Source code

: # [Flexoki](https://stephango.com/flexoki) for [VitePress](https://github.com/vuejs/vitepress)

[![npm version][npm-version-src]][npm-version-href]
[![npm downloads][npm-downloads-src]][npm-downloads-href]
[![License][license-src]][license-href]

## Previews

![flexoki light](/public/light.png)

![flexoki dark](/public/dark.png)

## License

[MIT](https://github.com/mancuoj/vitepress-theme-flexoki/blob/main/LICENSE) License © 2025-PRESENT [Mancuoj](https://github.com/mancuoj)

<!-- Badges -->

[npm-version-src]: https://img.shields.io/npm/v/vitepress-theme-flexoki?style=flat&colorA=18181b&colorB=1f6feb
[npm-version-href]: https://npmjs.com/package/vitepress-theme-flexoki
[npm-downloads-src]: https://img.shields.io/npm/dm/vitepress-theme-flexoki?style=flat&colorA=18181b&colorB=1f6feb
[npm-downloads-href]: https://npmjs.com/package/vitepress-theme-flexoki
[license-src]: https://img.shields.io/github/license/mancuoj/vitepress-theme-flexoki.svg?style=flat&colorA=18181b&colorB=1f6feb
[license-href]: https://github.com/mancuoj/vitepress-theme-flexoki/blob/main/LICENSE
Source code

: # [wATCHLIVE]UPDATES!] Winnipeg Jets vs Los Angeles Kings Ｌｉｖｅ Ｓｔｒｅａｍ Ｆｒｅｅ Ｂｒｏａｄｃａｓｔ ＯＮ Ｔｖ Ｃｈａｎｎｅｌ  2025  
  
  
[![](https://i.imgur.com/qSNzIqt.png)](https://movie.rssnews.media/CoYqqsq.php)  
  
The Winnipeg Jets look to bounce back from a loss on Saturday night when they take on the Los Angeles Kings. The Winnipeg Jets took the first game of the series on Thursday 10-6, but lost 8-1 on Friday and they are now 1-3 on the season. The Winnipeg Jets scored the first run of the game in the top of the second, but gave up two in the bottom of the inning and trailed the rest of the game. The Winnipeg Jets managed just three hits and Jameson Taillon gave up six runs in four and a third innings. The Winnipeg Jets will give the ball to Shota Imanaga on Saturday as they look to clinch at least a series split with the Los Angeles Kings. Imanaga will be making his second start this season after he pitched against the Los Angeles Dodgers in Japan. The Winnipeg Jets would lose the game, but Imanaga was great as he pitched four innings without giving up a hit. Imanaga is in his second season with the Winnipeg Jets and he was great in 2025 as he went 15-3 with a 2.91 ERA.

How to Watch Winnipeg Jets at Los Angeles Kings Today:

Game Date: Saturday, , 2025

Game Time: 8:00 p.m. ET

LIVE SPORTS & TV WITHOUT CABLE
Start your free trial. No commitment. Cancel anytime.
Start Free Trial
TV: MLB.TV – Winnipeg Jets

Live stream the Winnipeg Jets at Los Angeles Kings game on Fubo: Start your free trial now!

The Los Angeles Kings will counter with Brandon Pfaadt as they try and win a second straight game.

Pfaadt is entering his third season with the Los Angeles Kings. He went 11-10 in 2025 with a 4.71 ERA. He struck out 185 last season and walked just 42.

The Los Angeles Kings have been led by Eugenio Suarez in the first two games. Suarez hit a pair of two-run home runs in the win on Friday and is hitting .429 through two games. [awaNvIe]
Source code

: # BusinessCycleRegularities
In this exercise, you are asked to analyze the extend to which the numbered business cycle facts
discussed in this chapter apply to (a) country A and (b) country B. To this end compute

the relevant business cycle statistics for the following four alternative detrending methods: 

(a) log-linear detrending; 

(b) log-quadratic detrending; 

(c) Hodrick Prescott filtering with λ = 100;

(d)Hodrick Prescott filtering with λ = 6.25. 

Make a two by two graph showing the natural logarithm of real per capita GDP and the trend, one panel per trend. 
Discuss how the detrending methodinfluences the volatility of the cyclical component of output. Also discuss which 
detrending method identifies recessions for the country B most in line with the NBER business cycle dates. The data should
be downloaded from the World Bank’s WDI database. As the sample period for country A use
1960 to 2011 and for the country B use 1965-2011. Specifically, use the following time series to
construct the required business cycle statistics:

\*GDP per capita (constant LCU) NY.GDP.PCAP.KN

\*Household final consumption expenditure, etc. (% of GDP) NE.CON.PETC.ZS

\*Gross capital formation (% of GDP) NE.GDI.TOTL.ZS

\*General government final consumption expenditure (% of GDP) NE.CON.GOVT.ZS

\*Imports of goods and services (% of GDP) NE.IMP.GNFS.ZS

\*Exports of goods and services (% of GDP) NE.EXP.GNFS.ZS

- **Task objective**: Please tally every line of the material above that has the string "flexoki", and write only the total.

- **Written answer**: 10